__Material for the task__.
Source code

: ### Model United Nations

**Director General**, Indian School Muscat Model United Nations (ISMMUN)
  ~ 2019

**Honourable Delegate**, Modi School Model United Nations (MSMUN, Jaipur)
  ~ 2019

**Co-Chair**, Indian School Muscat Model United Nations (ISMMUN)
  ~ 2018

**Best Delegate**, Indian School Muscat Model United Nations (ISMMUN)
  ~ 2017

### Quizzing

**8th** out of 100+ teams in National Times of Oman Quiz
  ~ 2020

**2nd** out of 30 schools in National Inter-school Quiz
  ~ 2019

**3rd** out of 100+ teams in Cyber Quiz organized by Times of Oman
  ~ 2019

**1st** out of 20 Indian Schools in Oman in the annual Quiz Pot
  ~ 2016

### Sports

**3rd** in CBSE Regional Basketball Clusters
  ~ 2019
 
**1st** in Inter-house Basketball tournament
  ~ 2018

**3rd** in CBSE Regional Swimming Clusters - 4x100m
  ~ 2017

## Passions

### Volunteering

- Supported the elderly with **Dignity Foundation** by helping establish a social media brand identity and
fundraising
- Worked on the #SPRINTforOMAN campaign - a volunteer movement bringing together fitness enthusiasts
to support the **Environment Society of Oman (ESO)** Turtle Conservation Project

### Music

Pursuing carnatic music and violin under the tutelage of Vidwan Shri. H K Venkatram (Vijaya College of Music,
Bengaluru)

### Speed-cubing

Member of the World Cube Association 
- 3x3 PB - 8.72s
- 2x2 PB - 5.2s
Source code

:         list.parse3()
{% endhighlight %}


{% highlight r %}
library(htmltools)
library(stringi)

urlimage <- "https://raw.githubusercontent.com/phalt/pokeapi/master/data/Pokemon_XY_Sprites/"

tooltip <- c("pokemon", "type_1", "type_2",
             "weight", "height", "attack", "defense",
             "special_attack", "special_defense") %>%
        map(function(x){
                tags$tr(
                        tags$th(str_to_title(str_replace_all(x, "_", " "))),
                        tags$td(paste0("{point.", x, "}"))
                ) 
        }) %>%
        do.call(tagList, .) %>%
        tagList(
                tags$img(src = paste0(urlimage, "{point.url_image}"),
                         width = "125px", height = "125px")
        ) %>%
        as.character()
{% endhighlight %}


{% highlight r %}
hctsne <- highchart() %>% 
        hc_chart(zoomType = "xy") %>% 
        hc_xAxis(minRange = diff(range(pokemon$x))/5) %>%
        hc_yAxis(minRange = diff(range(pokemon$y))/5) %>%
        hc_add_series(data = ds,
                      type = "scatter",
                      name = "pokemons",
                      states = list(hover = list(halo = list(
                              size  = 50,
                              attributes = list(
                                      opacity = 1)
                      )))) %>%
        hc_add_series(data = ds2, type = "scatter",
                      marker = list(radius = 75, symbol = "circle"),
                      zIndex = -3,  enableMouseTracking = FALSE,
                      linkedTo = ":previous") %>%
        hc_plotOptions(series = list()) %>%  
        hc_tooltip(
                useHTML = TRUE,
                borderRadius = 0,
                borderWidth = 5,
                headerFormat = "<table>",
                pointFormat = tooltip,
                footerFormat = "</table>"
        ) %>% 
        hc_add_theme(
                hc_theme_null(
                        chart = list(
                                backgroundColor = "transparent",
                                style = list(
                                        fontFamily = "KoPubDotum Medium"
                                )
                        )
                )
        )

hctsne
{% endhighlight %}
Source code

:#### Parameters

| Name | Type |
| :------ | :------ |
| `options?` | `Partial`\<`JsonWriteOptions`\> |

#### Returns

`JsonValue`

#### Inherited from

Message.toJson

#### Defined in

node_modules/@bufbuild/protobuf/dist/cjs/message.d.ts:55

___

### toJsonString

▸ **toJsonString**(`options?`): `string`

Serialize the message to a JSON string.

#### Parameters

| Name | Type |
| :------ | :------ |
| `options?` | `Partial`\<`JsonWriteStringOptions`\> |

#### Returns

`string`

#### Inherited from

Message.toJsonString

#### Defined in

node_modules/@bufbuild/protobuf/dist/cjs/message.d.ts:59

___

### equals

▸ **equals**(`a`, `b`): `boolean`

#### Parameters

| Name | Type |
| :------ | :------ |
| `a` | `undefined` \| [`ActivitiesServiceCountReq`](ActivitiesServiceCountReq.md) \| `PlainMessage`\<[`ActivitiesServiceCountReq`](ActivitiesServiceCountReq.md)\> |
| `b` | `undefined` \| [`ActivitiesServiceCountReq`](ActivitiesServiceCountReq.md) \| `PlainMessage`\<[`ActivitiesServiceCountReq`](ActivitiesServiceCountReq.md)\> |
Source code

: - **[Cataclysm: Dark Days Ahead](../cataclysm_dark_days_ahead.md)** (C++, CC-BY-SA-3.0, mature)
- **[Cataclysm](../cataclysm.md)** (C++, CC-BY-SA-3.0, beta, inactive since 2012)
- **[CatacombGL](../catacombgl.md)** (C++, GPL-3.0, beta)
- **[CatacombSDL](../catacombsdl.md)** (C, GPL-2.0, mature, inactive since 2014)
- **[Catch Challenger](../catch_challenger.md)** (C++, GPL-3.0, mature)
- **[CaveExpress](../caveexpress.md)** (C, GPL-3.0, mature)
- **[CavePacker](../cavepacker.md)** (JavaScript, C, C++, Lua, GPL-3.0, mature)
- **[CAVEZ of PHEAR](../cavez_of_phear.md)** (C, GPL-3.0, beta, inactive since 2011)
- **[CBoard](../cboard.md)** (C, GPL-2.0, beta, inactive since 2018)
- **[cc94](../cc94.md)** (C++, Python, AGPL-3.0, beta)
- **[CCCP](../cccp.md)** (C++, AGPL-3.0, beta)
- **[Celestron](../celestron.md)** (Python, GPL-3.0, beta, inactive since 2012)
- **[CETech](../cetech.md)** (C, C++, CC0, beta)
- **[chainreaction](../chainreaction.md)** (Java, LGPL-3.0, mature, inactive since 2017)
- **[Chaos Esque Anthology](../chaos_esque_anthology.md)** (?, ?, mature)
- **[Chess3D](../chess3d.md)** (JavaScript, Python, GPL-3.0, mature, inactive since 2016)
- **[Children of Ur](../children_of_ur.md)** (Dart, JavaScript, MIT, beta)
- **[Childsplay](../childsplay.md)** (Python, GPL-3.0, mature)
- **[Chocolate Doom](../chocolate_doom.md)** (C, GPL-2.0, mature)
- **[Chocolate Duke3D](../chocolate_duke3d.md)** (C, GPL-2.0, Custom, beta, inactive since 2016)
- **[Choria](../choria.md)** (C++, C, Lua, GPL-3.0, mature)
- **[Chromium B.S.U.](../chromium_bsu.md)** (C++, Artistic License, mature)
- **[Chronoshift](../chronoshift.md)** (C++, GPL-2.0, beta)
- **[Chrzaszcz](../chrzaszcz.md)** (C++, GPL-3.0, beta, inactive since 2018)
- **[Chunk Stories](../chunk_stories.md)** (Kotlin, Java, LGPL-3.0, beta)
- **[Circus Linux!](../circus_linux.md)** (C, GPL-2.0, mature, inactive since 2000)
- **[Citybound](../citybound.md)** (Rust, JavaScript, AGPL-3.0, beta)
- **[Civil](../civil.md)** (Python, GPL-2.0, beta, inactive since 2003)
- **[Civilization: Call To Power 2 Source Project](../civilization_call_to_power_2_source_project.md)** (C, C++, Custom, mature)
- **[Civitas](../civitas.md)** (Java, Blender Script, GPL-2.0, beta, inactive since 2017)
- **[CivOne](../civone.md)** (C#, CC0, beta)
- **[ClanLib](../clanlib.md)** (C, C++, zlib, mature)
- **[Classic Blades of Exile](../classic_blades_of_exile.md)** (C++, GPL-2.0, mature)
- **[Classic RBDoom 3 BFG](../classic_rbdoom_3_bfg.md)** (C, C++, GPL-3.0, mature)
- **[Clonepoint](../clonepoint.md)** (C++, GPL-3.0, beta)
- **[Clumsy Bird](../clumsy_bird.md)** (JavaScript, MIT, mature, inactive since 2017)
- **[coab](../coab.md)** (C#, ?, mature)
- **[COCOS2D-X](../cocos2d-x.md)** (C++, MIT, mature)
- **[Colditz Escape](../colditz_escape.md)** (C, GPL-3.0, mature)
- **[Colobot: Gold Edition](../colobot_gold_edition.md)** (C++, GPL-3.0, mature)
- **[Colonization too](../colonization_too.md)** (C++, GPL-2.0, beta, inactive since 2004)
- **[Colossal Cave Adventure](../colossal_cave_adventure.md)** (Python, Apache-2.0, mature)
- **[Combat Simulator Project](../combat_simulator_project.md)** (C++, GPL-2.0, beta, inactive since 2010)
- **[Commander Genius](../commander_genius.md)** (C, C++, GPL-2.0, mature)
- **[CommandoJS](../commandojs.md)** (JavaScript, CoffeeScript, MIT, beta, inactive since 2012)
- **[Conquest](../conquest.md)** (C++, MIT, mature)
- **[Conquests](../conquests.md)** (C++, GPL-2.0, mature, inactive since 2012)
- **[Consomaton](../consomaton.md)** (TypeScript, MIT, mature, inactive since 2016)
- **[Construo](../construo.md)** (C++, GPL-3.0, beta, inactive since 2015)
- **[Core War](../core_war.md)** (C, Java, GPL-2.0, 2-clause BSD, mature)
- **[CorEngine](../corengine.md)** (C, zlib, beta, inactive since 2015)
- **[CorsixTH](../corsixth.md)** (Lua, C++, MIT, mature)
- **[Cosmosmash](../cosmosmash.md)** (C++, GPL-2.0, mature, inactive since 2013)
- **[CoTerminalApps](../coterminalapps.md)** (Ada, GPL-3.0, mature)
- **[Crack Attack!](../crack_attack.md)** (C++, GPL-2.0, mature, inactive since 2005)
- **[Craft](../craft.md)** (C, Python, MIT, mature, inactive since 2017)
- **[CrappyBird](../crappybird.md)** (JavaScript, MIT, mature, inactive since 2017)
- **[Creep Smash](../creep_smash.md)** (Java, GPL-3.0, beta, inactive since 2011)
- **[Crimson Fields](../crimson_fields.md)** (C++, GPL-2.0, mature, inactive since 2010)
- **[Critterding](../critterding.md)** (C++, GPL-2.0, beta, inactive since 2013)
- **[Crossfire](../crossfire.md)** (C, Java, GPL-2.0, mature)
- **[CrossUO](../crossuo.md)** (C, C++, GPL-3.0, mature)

__Task statement__. Each line in the entries above, starting at the line with "mature, inactive since 2012)" and ending at the line with "(Ada, GPL-3.0, mature)", is to be printed exactly, and only those lines.

__Result of this task__.
- **[Conquests](../conquests.md)** (C++, GPL-2.0, mature, inactive since 2012)
- **[Consomaton](../consomaton.md)** (TypeScript, MIT, mature, inactive since 2016)
- **[Construo](../construo.md)** (C++, GPL-3.0, beta, inactive since 2015)
- **[Core War](../core_war.md)** (C, Java, GPL-2.0, 2-clause BSD, mature)
- **[CorEngine](../corengine.md)** (C, zlib, beta, inactive since 2015)
- **[CorsixTH](../corsixth.md)** (Lua, C++, MIT, mature)
- **[Cosmosmash](../cosmosmash.md)** (C++, GPL-2.0, mature, inactive since 2013)
- **[CoTerminalApps](../coterminalapps.md)** (Ada, GPL-3.0, mature)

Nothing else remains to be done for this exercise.